Almanya, Rusya ile olan sıkı enerji ticaretinin etkilenmesi sonucu enerji politikalarında da yeni kararlar almanın eşiğinde. Nükleer santrallerin kapatılmasını öngören kararın da gözden geçirilebileceği söyleniyor.
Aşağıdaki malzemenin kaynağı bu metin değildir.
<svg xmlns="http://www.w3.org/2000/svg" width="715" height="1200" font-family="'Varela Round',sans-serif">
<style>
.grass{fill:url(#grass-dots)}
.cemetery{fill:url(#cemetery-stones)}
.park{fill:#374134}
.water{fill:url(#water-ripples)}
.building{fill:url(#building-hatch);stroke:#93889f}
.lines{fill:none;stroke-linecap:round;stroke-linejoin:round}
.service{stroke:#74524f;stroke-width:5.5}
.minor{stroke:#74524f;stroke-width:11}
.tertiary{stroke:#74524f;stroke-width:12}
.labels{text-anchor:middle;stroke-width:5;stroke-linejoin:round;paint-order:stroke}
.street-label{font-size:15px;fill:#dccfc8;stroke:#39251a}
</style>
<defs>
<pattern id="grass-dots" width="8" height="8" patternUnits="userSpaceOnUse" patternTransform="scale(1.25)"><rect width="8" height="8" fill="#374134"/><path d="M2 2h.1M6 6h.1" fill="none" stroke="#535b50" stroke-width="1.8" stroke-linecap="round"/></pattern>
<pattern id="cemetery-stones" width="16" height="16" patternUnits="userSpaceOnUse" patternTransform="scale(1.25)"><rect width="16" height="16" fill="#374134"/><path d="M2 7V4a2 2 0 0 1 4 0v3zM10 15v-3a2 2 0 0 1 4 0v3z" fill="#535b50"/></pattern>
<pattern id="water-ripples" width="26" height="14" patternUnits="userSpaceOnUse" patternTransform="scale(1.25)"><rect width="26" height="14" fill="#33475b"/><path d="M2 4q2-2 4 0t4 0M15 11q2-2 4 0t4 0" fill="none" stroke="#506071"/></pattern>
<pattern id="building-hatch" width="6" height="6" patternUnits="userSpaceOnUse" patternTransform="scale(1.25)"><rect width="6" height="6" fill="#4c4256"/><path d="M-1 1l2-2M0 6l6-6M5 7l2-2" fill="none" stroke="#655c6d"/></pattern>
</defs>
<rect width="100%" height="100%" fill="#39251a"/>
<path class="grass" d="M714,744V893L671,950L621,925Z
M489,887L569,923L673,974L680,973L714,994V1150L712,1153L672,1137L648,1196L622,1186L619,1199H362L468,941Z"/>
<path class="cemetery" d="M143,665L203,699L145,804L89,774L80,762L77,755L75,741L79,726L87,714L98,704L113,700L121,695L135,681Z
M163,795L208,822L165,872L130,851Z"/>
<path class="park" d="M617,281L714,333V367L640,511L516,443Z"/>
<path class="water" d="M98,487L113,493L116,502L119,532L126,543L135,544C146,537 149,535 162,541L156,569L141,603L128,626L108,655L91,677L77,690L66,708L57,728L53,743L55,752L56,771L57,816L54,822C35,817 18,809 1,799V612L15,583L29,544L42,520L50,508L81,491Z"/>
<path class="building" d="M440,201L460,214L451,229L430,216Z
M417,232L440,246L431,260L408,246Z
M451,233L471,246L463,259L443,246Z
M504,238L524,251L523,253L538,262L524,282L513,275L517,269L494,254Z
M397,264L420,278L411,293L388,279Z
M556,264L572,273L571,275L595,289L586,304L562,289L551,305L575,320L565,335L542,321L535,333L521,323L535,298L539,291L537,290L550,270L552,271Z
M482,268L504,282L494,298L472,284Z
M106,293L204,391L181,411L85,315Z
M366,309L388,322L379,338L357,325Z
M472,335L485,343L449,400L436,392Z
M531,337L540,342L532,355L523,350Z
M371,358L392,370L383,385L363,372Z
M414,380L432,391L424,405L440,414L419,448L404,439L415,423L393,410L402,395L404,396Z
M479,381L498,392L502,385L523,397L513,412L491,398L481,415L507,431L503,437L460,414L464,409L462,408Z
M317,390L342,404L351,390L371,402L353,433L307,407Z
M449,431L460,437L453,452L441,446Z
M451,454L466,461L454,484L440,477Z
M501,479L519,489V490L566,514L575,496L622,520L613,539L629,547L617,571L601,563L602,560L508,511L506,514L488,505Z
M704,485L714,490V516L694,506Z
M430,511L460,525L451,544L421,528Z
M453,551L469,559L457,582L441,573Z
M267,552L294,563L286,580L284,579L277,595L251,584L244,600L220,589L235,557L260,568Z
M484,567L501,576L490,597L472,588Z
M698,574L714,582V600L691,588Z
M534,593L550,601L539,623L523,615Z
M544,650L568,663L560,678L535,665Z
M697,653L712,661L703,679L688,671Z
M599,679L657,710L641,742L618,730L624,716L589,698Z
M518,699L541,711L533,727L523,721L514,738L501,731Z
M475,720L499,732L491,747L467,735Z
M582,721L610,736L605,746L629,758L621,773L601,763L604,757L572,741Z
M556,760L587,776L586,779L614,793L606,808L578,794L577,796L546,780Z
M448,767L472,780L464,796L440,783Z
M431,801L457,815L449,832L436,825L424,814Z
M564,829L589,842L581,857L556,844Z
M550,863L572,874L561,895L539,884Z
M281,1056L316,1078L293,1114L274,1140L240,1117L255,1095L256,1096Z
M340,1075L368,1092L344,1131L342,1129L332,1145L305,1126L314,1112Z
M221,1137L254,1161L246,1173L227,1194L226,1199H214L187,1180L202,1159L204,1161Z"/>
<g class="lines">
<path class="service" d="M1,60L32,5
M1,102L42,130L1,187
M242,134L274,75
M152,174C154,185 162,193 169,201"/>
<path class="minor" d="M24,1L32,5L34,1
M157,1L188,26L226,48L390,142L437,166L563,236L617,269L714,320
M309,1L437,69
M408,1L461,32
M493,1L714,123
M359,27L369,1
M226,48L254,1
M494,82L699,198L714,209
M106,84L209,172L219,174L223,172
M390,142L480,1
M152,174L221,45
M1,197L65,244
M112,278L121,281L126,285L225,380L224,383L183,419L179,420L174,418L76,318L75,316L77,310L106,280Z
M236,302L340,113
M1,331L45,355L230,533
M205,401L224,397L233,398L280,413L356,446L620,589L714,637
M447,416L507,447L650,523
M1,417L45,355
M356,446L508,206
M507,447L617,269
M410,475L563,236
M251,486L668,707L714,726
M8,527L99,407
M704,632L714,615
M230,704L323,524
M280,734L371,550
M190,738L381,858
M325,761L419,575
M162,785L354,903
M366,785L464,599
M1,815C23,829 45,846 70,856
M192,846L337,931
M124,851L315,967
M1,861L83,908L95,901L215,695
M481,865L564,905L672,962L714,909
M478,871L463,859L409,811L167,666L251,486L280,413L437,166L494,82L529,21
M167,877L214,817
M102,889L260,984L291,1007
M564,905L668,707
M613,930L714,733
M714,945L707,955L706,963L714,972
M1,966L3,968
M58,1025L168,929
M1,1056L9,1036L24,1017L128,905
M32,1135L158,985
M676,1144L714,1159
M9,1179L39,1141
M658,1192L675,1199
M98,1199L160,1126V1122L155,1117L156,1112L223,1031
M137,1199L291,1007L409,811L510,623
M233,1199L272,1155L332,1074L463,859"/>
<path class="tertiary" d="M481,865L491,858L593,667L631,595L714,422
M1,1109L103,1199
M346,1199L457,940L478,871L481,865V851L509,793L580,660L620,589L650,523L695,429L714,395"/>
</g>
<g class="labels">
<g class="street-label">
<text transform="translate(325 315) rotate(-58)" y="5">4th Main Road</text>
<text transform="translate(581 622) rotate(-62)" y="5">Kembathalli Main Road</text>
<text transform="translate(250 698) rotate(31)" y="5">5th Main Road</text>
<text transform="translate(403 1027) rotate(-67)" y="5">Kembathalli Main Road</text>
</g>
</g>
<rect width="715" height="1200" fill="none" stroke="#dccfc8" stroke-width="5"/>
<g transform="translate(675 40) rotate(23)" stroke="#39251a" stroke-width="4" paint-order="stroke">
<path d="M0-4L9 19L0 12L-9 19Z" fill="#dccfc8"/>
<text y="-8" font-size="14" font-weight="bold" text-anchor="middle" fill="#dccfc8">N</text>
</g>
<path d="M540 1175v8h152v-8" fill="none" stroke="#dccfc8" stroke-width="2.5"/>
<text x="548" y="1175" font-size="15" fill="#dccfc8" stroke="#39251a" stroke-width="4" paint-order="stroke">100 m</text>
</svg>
Batı ile Rusya arasındaki ilişkiler ve yaklaşan çetin kış sezonu, hassas dengelere dayalı koalisyon hükümetlerinin iktidarı devraldıkları AB ülkelerinin birçoğunda halkların tepkilerine yol açabilir. İktidarlar değişebilir, erken seçimler olabilir. Dünya ekonomisinin birkaç yıldır içinde bulunduğu olumsuz etkiler nedeniyle durgunlaşması birçok ülkede enflasyonun yükselmesine yol açtı. Akıllı ekonomi uzmanları çare olarak faizleri yükseltmeyi, tasarrufu artırmayı, enflasyon ile bu şekilde mücadele etmeyi öngörüyor, bu yolda adımlar atıyorlar. Kış sadece Avrupa'ya gelmiyor. Elbette, küresel düzeydeki "kış geliyor" sendromu Türkiye'yi de yakından ilgilendiriyor. Bu yıl, biri ilkbaharda biri de  sonbaharın hemen başında olmak üzere, doğalgaza iki kez zam gelmesi hane halklarının şimdiden kış için kalın giysiler almalarını hızlandırdı. Küçük ve Orta Boy İşletmeler (KOBİ), esnaf, artan enerji, daha çok da elektrik fiyatlarından ve faturalarla baş etmekte çektikleri güçlüklerden söz ediyorlar. Maaş ve gelirlerde göreli olarak sağlandığı ileri sürülen iyileştirmelerin fiyat artışlarını göğüslemekte yetersiz kaldığı sokaktaki insanın sürekli olarak dile getirdiği şikayetlerin başında geliyor. Türkiye artık, en uzak ihtimalle 2023 yılının haziran ayında yapılacak olan Cumhurbaşkanlığı ve genel seçimler için geri sayıma başladı. Avrupa'nın ve tüm dünyanın başta ekonomik ve siyasi alanlarda karşı karşıya olduğu sınamalar, Türkiye'de aynı zamanda demokrasi, hak, hukuk ve adalet alanındaki eksikliklerle daha da keskinleşiyor. Yine de enseyi karartmayalım. Kış ne kadar sert geçerse geçsin, ardından her zaman bahar geliyor. Ülkemizin parlak, huzurlu, barış dolu günlere erişimi için demokratik değerler bütününde birleşen paydaşlar bu dönüşümü sağlamaya hazır. Kış, geldiği gibi gider. Geride bıraktıkları da bahar temizliği ile toplanır.